A CTV News report, which did not cite its source, said that the federal government is expected to tighten mortgage rules on Friday in an effort to cool the red-hot housing markets in Toronto and Vancouver.
It said the regulations will increase the minimum down payment required to buy a home for more than C$500,000 ($366,350), with portions beyond that amount requiring a 10 per cent down payment. The down payment on the first C$500,000 will remain at 5 percent.
The regulations are expected to take effect in early 2016, the report said.
A spokesman for Morneau earlier declined to comment on the announcement scheduled for 9:30 a.m. (1430 GMT) on Friday.
Canada avoided the housing crash of 2007 that hit the United States and triggered the global financial crisis. But a post-recession housing boom, fueled by record-low borrowing costs, has prompted some analysts to warn a bubble may be in the works.
Under Finance Minister Jim Flaherty, the former Conservative government stepped in four times from 2008 to 2012 to tighten mortgage lending rules.

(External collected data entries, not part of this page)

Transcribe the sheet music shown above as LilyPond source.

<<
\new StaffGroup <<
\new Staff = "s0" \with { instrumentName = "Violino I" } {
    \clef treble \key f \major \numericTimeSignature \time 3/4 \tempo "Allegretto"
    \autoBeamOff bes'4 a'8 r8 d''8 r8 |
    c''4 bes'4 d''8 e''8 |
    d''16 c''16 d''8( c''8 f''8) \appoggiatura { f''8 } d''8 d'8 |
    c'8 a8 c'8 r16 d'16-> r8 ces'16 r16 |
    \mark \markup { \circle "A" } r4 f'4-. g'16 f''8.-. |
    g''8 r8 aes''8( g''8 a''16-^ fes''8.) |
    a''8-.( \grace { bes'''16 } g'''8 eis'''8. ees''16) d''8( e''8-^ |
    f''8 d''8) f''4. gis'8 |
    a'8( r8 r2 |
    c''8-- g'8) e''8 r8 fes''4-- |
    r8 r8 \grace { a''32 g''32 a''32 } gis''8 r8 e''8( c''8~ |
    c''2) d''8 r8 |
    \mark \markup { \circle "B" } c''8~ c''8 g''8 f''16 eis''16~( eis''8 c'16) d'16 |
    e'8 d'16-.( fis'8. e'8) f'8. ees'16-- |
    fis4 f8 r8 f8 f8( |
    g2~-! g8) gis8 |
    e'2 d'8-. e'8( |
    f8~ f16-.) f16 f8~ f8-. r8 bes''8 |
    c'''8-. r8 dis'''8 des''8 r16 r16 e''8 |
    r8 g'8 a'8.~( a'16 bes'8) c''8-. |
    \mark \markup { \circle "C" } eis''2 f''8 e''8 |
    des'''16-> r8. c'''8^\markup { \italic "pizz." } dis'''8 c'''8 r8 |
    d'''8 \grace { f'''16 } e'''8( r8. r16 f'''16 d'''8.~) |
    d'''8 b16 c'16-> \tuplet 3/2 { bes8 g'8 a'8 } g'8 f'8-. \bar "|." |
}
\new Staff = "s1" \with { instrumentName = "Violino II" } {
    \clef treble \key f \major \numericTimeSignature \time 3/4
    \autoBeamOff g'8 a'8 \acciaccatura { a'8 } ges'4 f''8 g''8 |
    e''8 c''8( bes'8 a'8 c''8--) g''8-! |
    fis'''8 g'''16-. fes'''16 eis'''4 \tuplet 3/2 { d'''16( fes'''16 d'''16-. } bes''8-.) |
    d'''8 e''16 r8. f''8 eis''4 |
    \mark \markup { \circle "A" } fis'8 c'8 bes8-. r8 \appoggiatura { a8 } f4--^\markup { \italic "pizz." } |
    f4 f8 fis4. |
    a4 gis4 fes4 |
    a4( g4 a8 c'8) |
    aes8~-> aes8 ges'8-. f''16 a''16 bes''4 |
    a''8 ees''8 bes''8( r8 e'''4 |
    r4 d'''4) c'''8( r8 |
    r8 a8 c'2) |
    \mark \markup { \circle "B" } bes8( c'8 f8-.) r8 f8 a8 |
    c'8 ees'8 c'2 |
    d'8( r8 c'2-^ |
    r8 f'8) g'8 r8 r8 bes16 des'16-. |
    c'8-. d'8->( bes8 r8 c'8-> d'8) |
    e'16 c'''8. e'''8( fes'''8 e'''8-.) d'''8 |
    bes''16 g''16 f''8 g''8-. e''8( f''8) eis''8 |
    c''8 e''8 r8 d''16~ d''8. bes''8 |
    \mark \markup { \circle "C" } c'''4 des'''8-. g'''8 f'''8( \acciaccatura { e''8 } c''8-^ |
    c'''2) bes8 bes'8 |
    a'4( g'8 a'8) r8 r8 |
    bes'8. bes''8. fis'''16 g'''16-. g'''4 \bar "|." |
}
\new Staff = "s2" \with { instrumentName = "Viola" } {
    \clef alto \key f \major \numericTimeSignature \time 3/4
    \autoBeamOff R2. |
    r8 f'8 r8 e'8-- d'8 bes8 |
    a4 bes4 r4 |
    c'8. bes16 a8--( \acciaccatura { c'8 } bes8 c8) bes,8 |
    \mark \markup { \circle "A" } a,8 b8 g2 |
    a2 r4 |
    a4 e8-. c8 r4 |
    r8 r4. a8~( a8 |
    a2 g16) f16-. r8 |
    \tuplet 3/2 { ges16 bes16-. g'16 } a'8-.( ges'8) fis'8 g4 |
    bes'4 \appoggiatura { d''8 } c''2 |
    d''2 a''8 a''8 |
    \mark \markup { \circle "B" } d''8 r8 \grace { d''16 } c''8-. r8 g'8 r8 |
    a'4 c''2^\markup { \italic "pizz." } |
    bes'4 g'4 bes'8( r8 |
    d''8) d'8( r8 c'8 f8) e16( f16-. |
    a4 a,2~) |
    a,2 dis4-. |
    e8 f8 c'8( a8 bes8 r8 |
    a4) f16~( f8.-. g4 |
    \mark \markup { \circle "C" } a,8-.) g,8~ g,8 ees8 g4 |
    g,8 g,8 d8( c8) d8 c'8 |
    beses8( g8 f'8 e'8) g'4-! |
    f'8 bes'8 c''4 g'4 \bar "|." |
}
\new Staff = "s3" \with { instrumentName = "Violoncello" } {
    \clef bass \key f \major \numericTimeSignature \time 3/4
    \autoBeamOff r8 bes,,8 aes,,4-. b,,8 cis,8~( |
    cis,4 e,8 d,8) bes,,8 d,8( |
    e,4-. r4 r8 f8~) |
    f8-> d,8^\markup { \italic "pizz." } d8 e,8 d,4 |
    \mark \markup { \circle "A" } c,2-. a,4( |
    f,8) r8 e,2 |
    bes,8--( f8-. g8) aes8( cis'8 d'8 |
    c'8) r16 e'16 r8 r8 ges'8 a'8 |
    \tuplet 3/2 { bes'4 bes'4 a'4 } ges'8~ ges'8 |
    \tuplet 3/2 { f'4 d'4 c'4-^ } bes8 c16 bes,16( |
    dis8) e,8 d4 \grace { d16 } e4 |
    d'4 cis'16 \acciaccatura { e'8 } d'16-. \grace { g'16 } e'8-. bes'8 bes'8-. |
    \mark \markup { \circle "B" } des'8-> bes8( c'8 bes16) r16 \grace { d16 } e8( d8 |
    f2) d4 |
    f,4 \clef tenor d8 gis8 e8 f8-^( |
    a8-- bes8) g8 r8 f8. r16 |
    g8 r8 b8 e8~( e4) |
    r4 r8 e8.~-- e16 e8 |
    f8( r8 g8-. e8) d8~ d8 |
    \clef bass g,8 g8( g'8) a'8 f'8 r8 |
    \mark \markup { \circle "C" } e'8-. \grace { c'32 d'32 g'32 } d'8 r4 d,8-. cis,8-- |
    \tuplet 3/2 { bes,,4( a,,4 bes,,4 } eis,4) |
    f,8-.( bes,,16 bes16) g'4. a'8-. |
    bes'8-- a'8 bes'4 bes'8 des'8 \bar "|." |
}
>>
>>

Since then, Canadian household debt as a percentage of income is at an all-time high, in large part because of big mortgages taken on as housing prices rise, particularly in the major cities of Vancouver and Toronto.
Finance Department officials have for two or three years been recommending some form of action to try to prevent financial trouble, one industry source said.
The Conservatives, who lost power to the Liberals in the Oct. 19 election, had been contemplating action if they won, the source said.
A second well-placed source said a lead option being considered was to increase the percentage down payment required for insured mortgages over a certain dollar amount, beyond the current 5 percent.
Such a tiered system, with a greater percentage required the larger the mortgage, has the advantage of trying to target the hotter markets without shaking areas where prices are much lower.
The drawback is that it could add to the woes of markets in cities like Calgary, which still have expensive housing because of past resource booms but are now suffering because of slumping oil and commodity prices.